Ma non basta. Meloni, in chiusura del discorso sull’Unione che non funziona, se la piglia anche col manifesto di Ventotene, e in particolare con un passo estrapolato da un documento di 40 pagine. Quello, scritto direttamente da Spinelli e che lui stesso si attribuì, in cui si prevede che il nuovo partito “rivoluzionario” federalista dovrà accantonare all’inizio i metodi democratici per imporre la “sussidiarietà” federalista.

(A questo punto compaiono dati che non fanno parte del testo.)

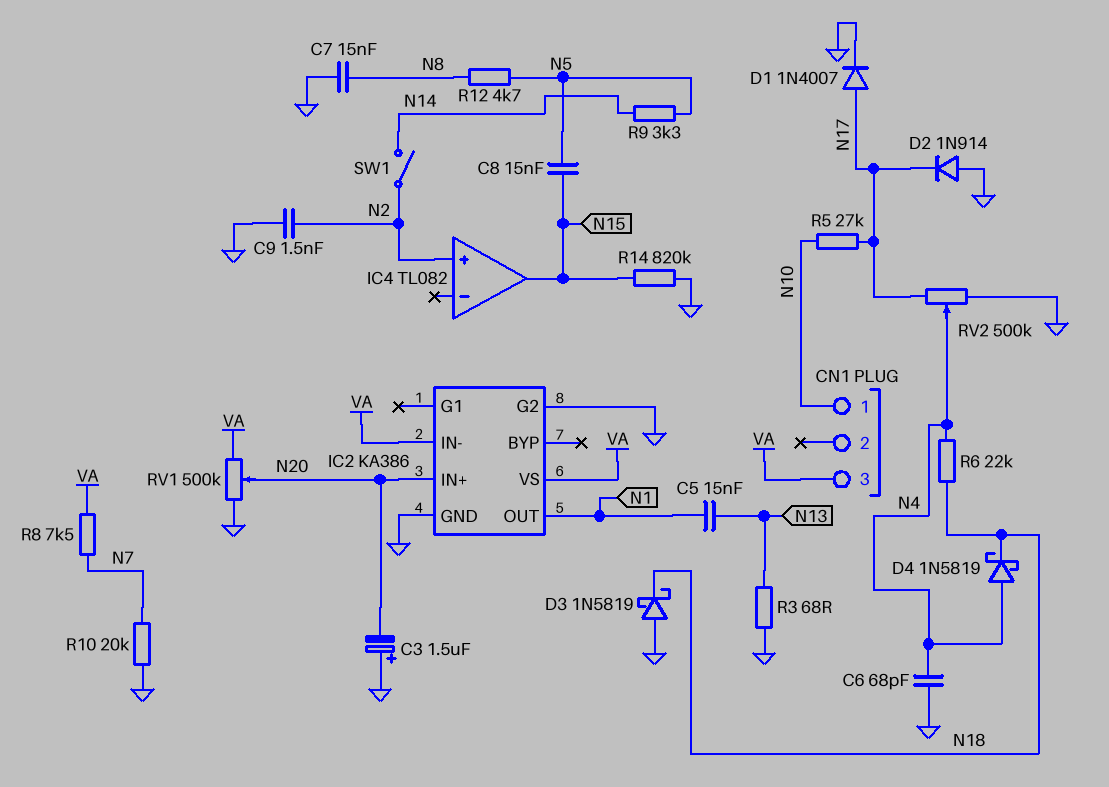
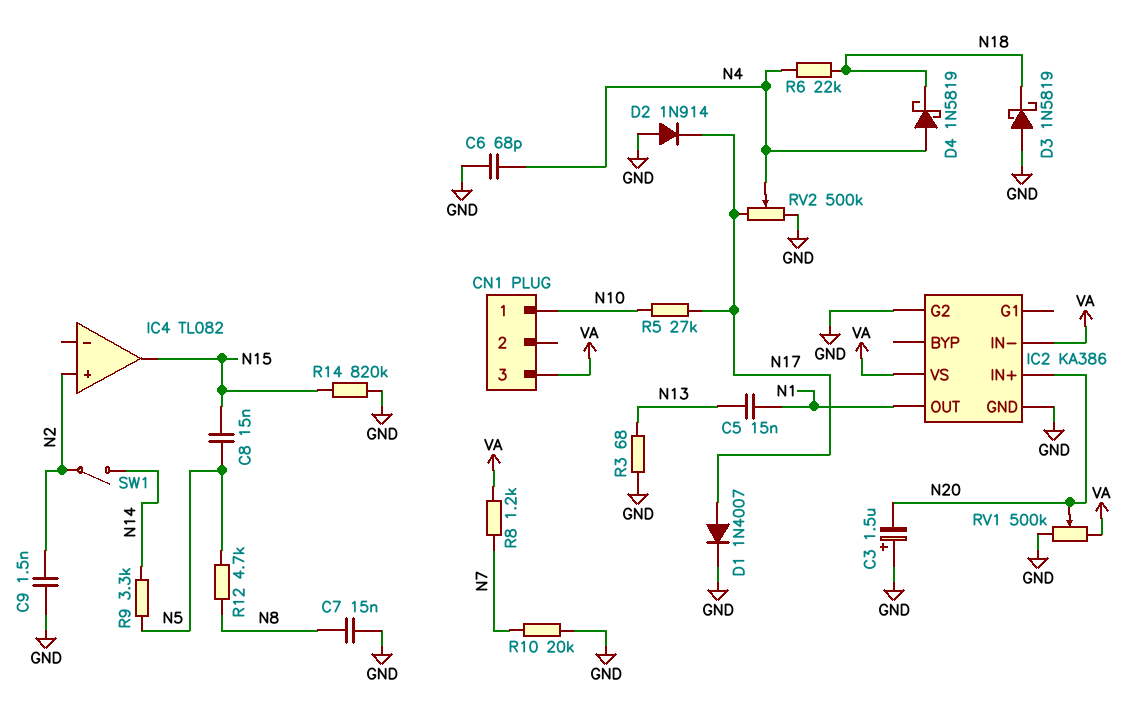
R8: 7.5k (N7, VA) -> 1.2k (N7, VA)

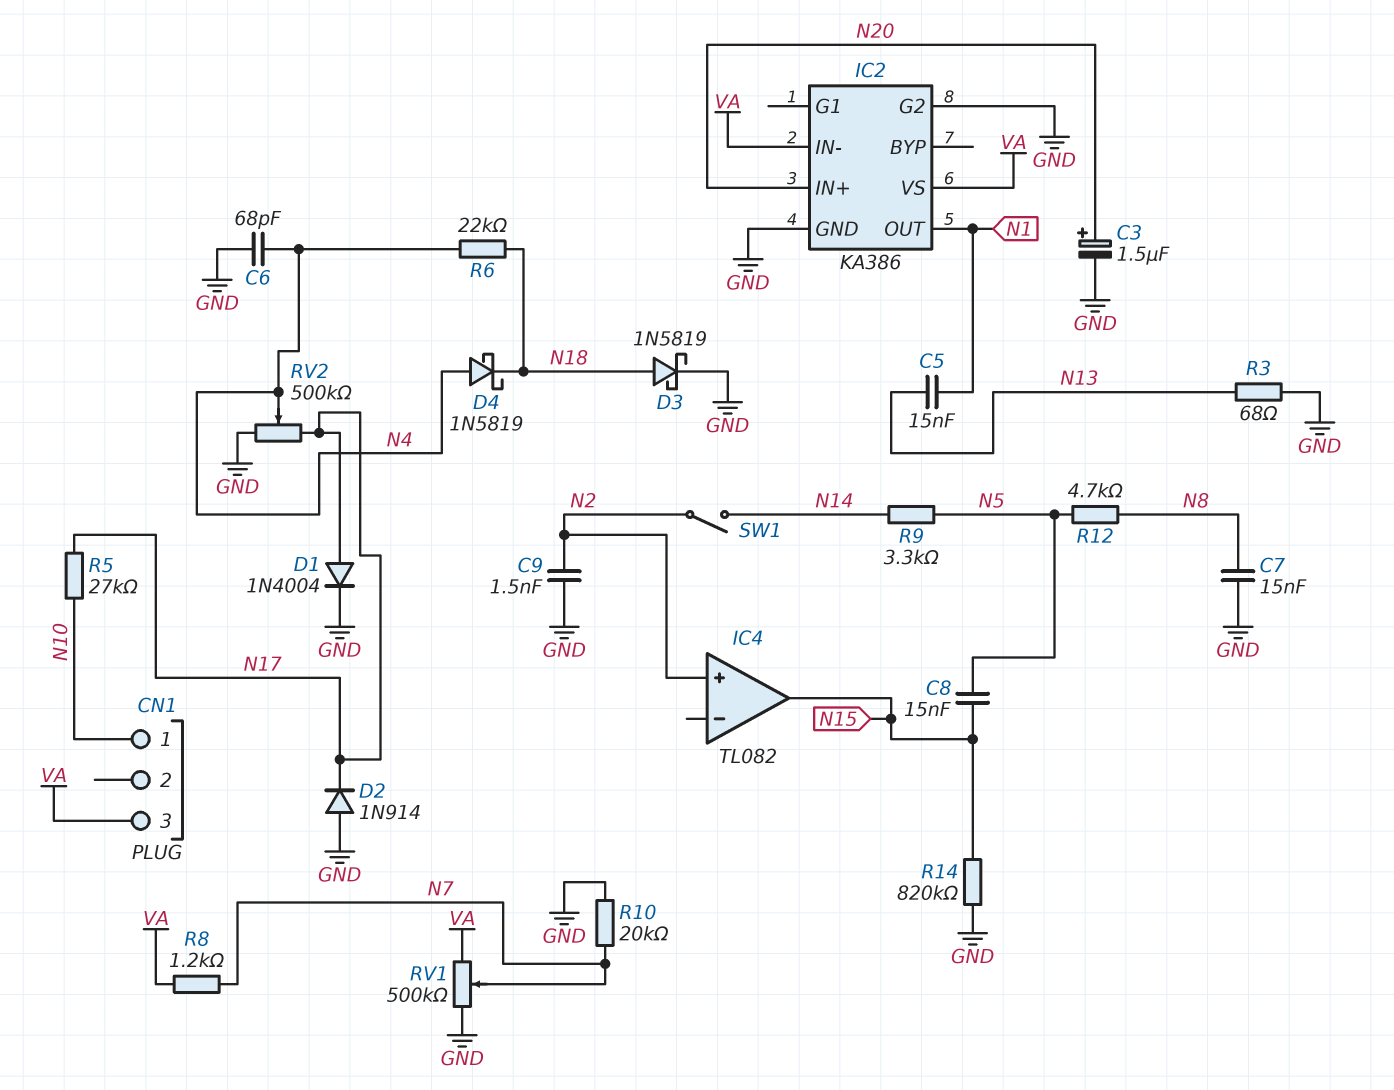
C3: 1.5uF (plus GND, minus N20) -> 1.5uF (plus N20, minus GND)
D1: diode 1N4007 (A N17, K GND) -> diode 1N4004 (A N17, K GND)
D3: schottky 1N5819 (A GND, K N18) -> schottky 1N5819 (A N18, K GND)
RV1: 500k (GND, VA, wiper N20) -> 500k (GND, VA, wiper N7)

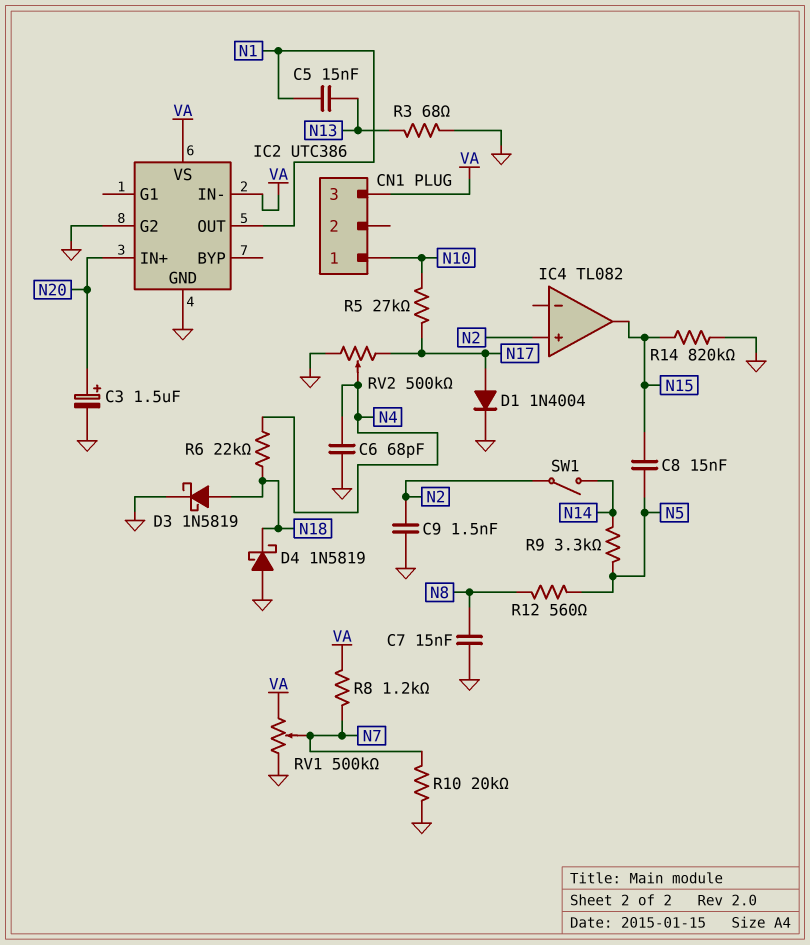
D2: diode 1N914 (A GND, K N17) -> none
D4: schottky 1N5819 (A N4, K N18) -> schottky 1N5819 (A GND, K N18)
IC2: KA386 -> UTC386
R12: 4.7k (N5, N8) -> 560 (N5, N8)

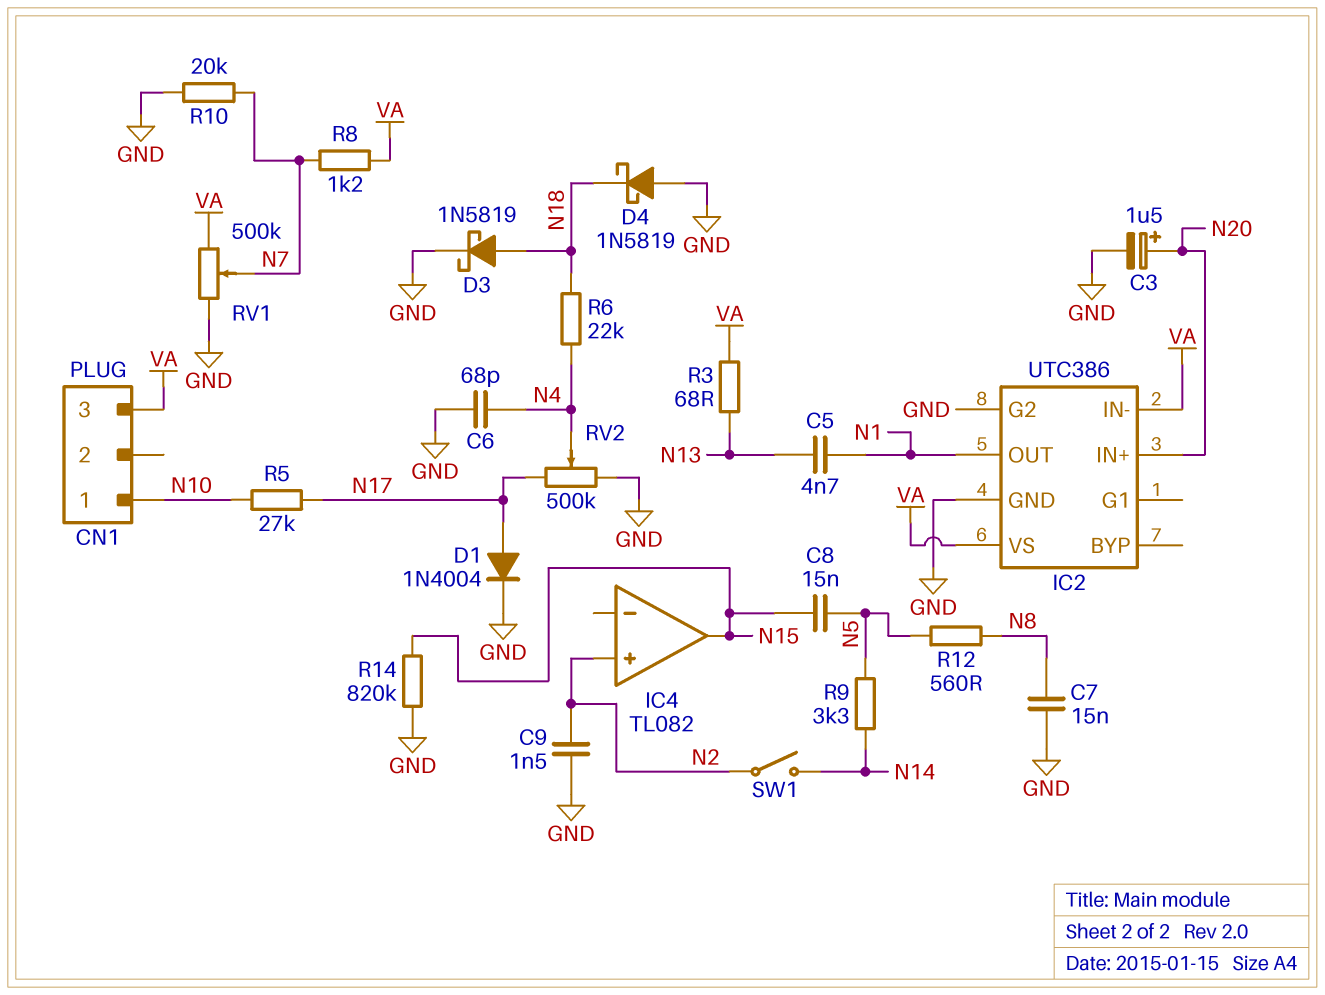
C5: 15nF (N1, N13) -> 4.7nF (N1, N13)
R3: 68 (GND, N13) -> 68 (N13, VA)

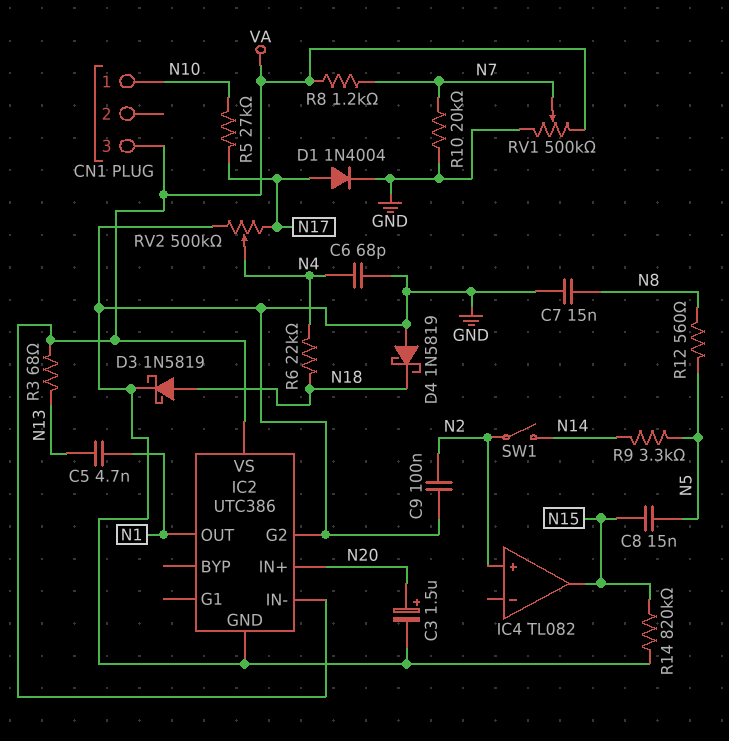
C9: 1.5nF (GND, N2) -> 100nF (GND, N2)

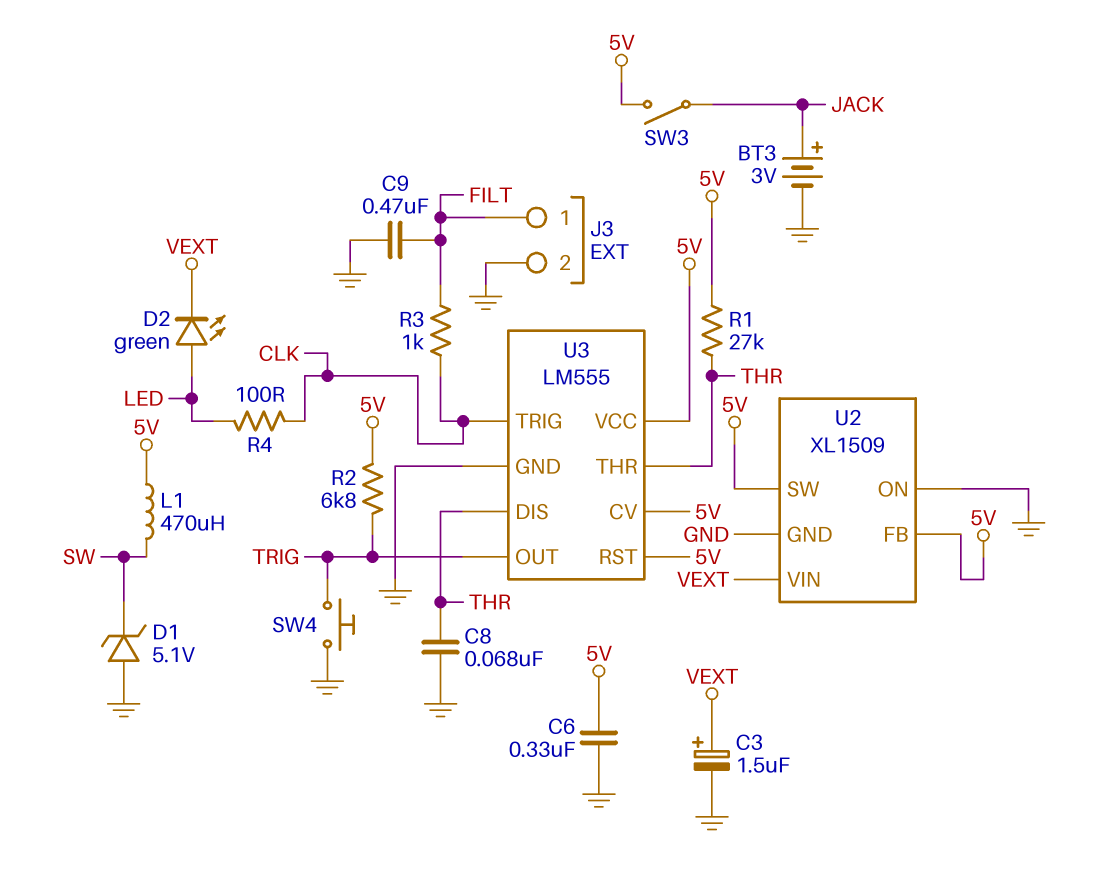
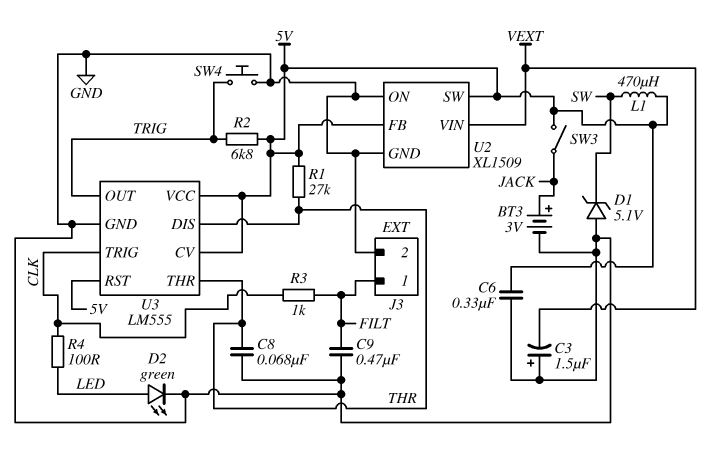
C3: 1.5uF (plus VEXT, minus GND) -> 1.5uF (plus GND, minus VEXT)
D2: LED green (A LED, K VEXT) -> LED green (A LED, K GND)

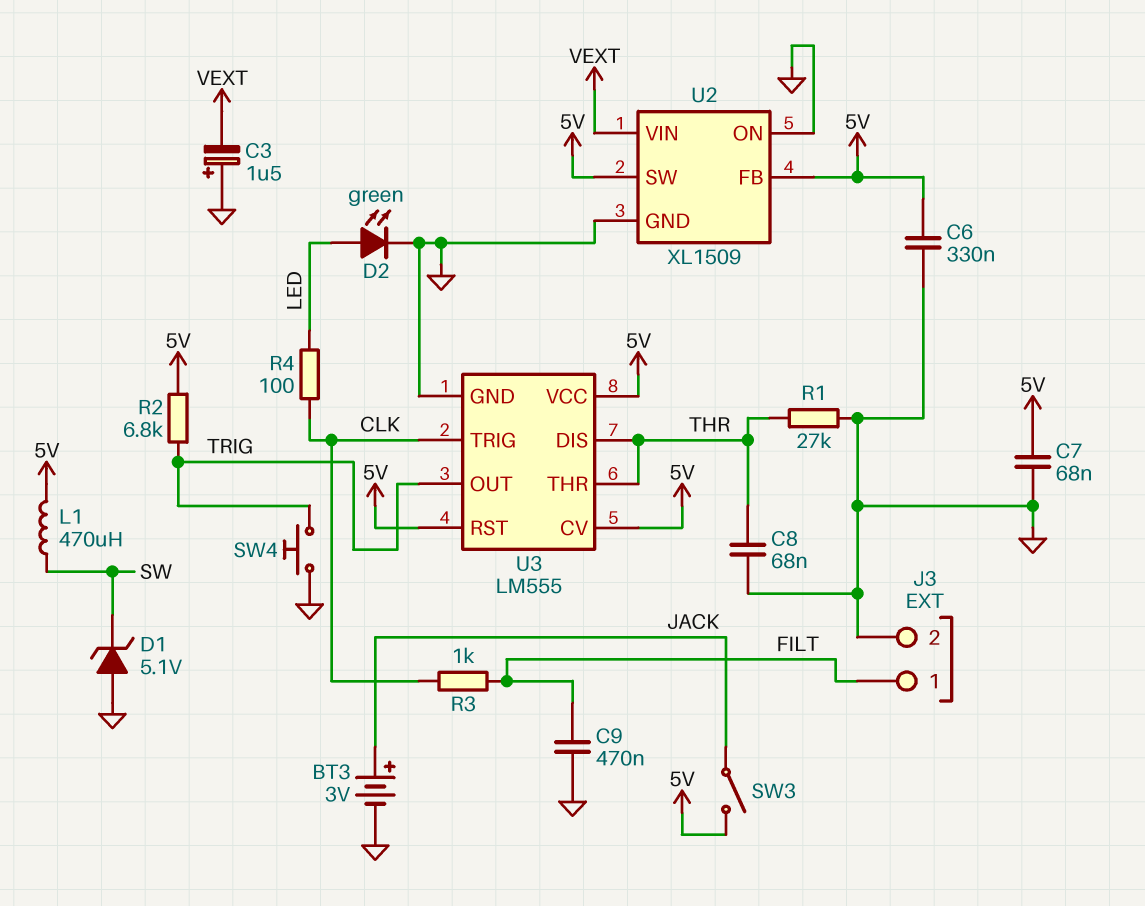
C7: none -> 68nF (5V, GND)
R1: 27k (5V, THR) -> 27k (GND, THR)

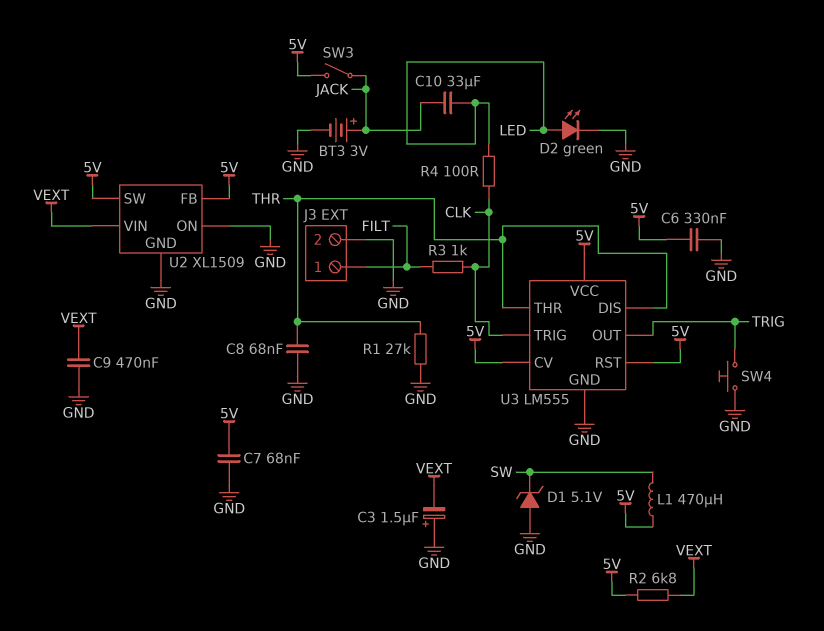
C9: 470nF (FILT, GND) -> 470nF (GND, VEXT)
C10: none -> 33uF (JACK, LED)
R2: 6.8k (5V, TRIG) -> 6.8k (5V, VEXT)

Ha ragione: è un passo fuori fuoco e figlio di quegli anni (nonché della formazione rivoluzionaria leniniana di Spinelli, appena espulso dal Partito perché critico di Stalin). Tant’è che tale passo è stato abbandonato nei fatti dai giovani federalisti europei (Spinelli, Rossi, Colorni, Hirschmann, Ada Rossi, Leo Valiani, Riccardo Lombardi, Ferruccio Parri e, il più anziano di tutti, Luigi Einaudi) che in seguito lo considerarono un periodare tipico di un anno, il 1941, in cui i sostenitori dell’Europa nazifascista, dalla quale proviene la storia politica di Giorgia Meloni, sembravano vincere con il supporto delle masse. Quale fiducia si poteva avere, in quell’anno terribile, nei confronti del dibattito democratico, delle masse vocianti che sostenevano in massa Mussolini e Hitler?

La validità del manifesto di Ventotene non si giudica da qualche frase infelice estrapolata, bensì dal nucleo fondante del documento, che pure Meloni riconosce in effetti valido: l’epoca degli stati sovrani che possono affrontare ogni problema, è tramontata. L’interdipendenza è la chiave di tutto.

L’intervista di Porro in effetti ci restituisce una sensazione: Meloni non sa contestualizzare i documenti storici ma, ancora più sorprendentemente ci offre la certezza che è d’accordo con quel documento che critica nel suo punto centrale: l’Europa federale, che si occupi di politica estera, difesa, moneta, ambiente, problemi migratori, politica economica e fiscale omogenea a livello continentale, è necessaria.

Infine, giova ricordare che se è vero che il MSI votò a favore dei trattati di Roma istitutivi della CEE e dell’Euratom (cosa rivendicata con orgoglio da Meloni), poi votò contro il Trattato di Maastricht e le sue diverse riscritture successive. Nel 1957 la legge di ratifica fu approvata con i voti favorevoli dei parlamentari appartenenti ai gruppi democristiano, repubblicano, socialdemocratico, liberale, monarchico e missino, con il voto contrario del gruppo comunista e con l'astensione del gruppo socialista. Ma nel 1993 il PCI votò a favore e il partito della giovanissima Meloni votò contro, con dichiarazione di voto di Mirko Tremaglia a nome del gruppo.

Come lei stessa dimostra proponendosi sostenitrice della sussidiarietà europea e quindi del federalismo, si cambia anche idea, talvolta, e solo i paracarri restano sempre della stessa opinione.